» WHAT YOU HAVE TO DO: Go through the lines below and copy out each one that contains the string "reading".

» DATA PROVIDED:
-=-=-
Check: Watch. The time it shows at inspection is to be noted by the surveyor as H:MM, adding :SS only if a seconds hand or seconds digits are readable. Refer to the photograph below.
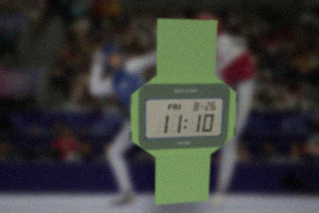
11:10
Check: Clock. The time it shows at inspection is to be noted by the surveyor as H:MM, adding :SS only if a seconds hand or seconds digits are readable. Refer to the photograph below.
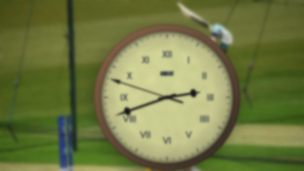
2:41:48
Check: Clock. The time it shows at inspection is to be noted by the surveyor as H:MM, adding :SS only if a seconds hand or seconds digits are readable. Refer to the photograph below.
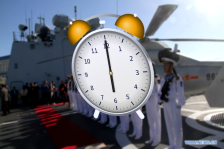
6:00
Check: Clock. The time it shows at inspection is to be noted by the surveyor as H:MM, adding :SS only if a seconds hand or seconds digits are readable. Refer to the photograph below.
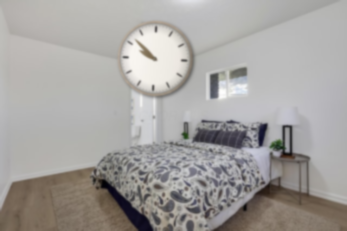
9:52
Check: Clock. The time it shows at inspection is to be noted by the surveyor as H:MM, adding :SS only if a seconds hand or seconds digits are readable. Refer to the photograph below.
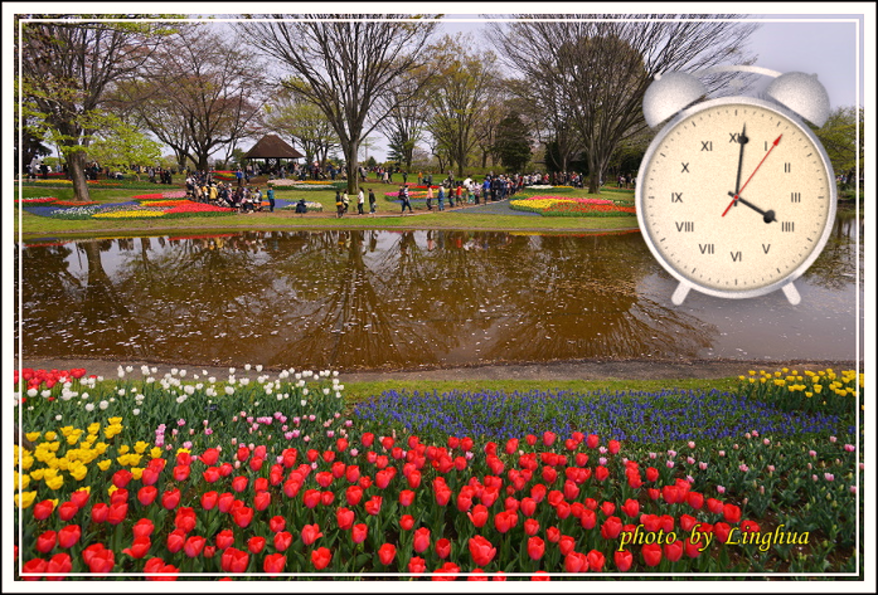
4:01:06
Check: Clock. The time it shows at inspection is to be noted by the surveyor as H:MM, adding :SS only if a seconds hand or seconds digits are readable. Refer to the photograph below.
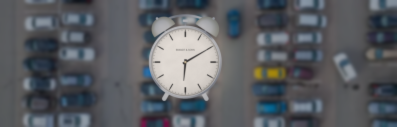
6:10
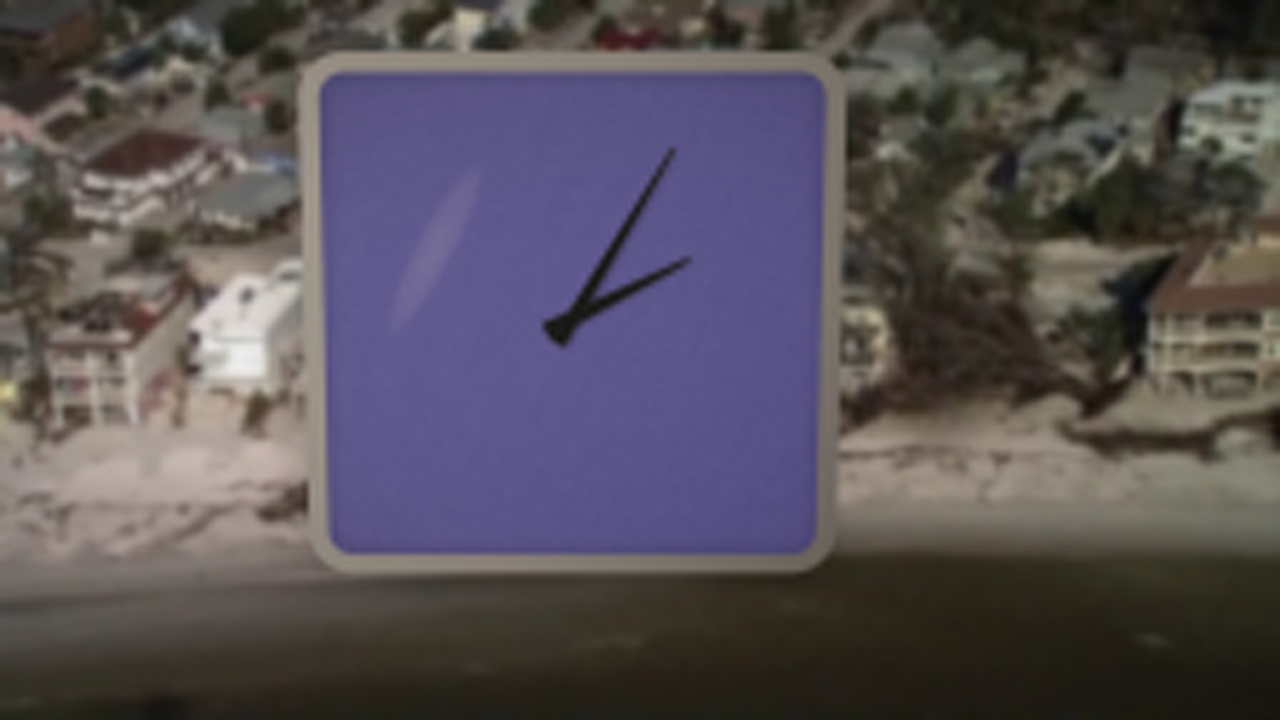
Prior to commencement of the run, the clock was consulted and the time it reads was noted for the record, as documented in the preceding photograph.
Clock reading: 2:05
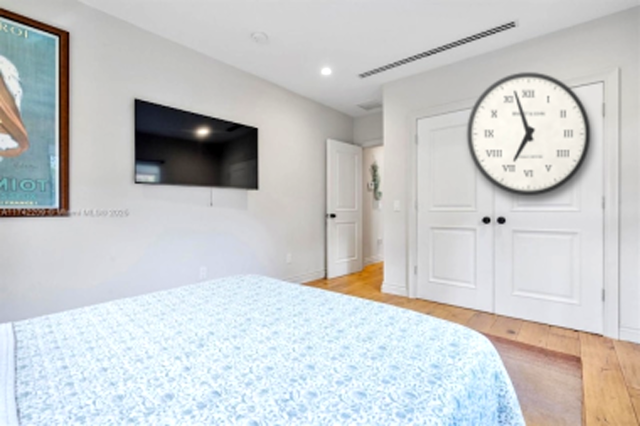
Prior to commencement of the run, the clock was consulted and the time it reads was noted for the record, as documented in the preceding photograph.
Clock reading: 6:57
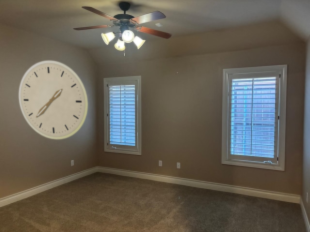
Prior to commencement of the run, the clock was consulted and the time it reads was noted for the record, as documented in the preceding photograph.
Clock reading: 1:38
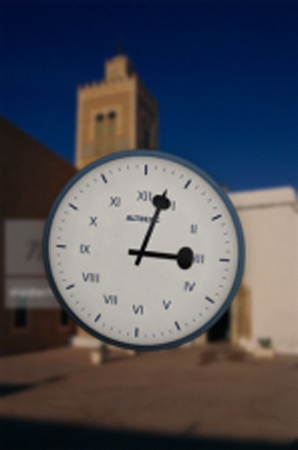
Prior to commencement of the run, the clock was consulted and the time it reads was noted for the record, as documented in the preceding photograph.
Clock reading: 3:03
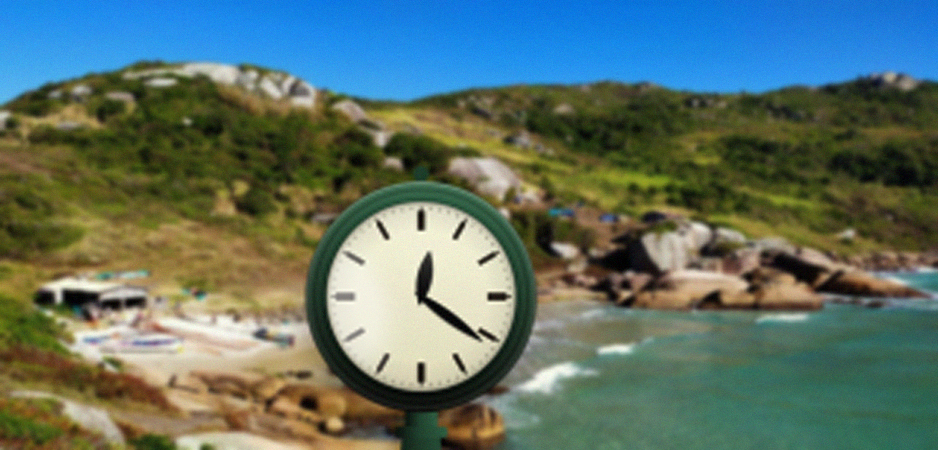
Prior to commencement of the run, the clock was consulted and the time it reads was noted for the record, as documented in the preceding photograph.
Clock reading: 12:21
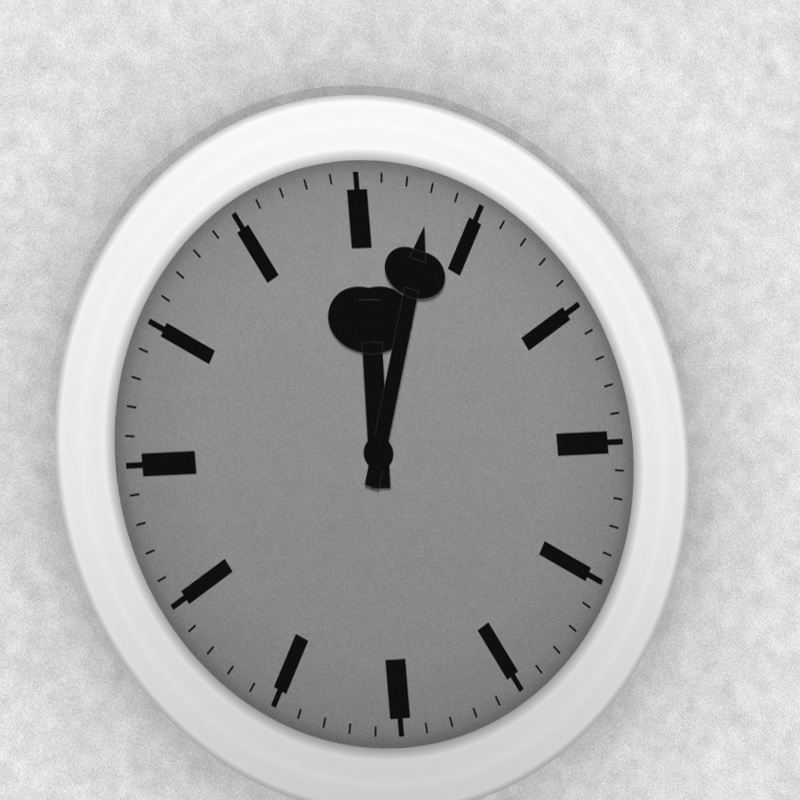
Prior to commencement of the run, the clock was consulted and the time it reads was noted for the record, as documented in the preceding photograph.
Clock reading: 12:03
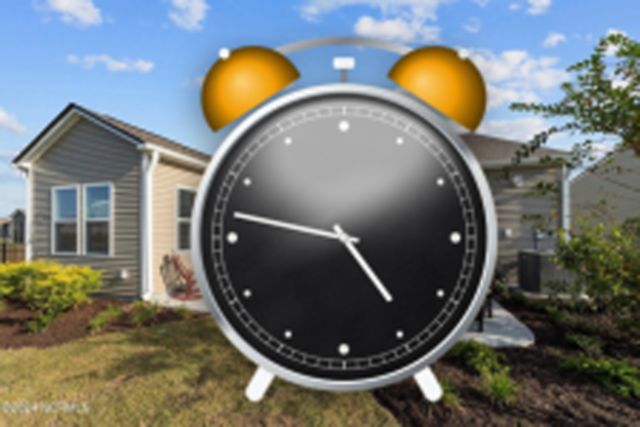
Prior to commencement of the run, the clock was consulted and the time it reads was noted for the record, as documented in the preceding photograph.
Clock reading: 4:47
-=-=-
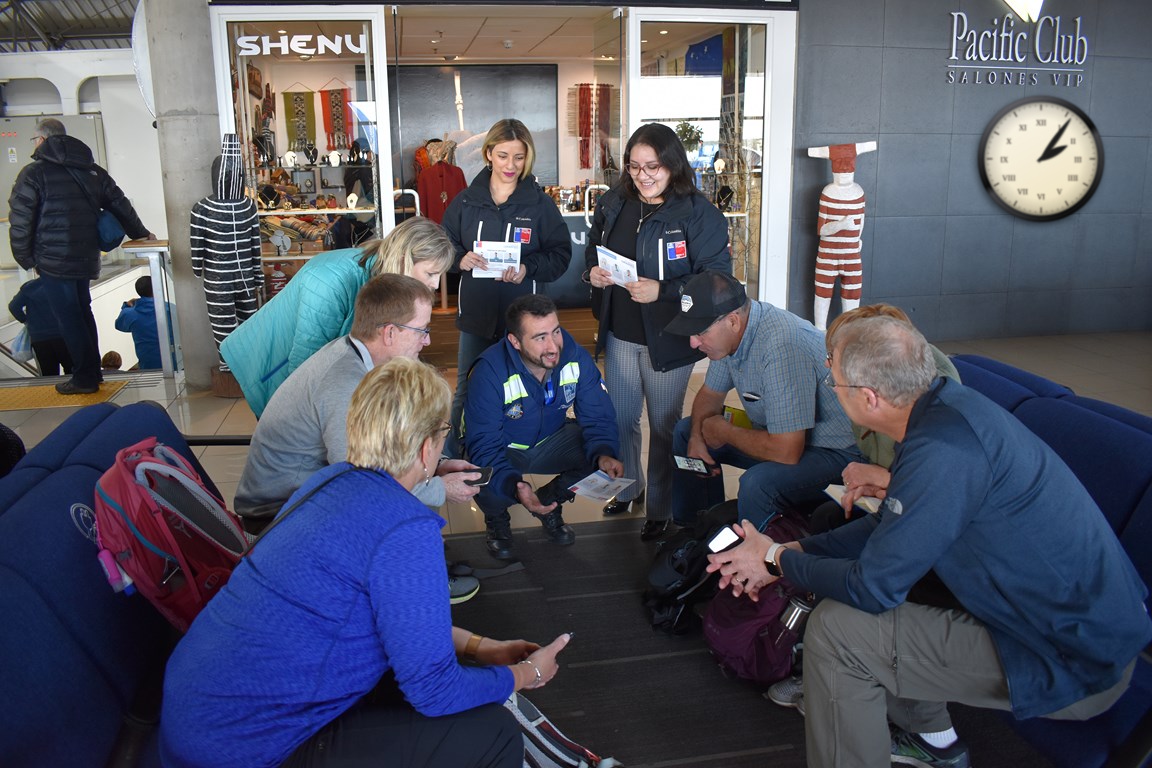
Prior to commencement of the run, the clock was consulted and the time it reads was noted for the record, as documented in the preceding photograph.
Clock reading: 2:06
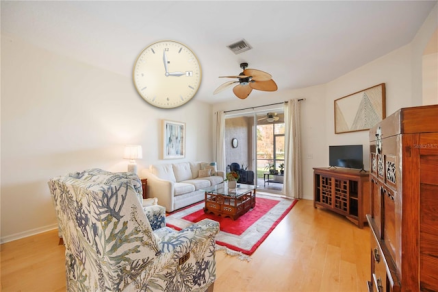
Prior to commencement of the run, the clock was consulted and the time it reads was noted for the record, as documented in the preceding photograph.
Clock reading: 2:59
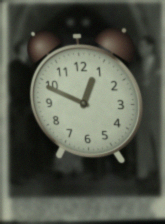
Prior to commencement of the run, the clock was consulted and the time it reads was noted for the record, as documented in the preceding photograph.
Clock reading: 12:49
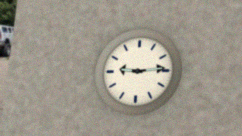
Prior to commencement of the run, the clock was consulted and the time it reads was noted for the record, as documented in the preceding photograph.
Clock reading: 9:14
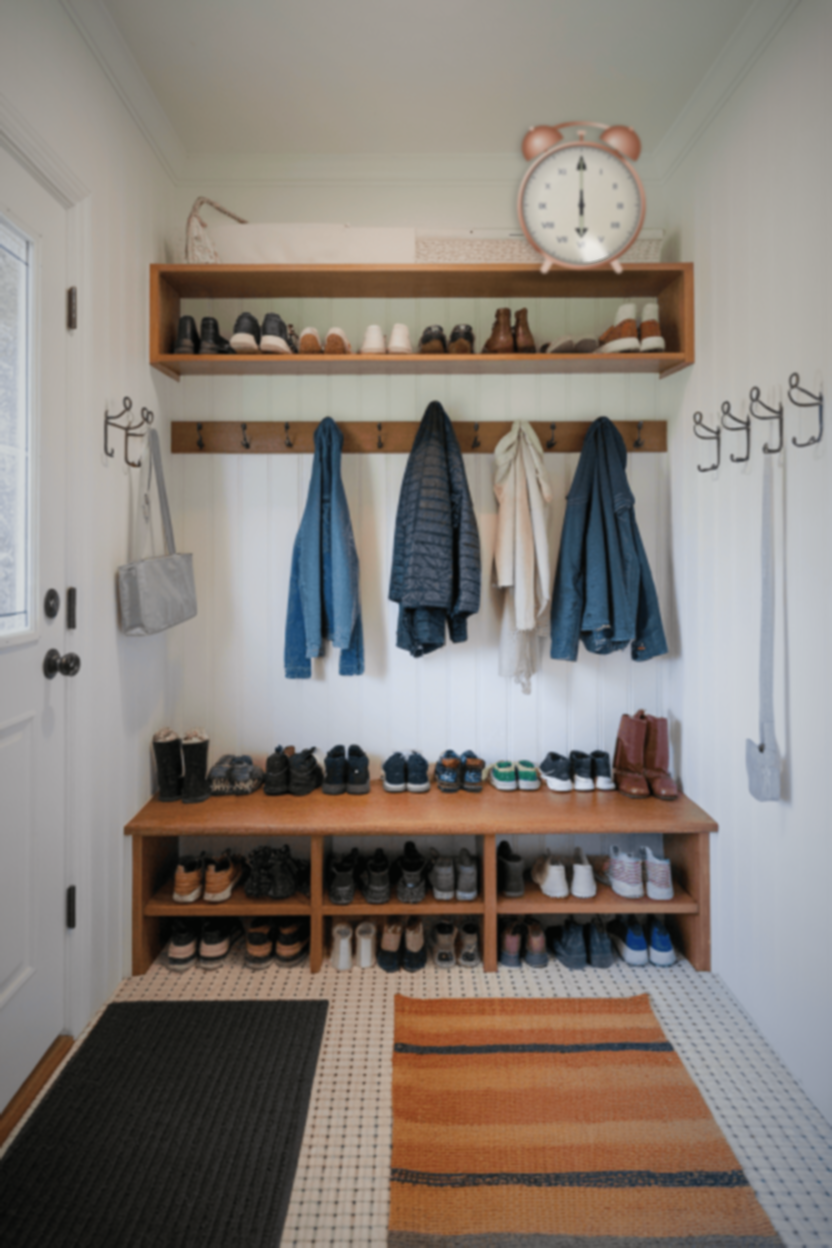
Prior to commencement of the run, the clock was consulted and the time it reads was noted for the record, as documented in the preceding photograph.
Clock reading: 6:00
-=-=-
» RESPONSE TO THIS EXERCISE:
Clock reading: 2:05
Clock reading: 6:57
Clock reading: 1:38
Clock reading: 3:03
Clock reading: 12:21
Clock reading: 12:03
Clock reading: 4:47
Clock reading: 2:06
Clock reading: 2:59
Clock reading: 12:49
Clock reading: 9:14
Clock reading: 6:00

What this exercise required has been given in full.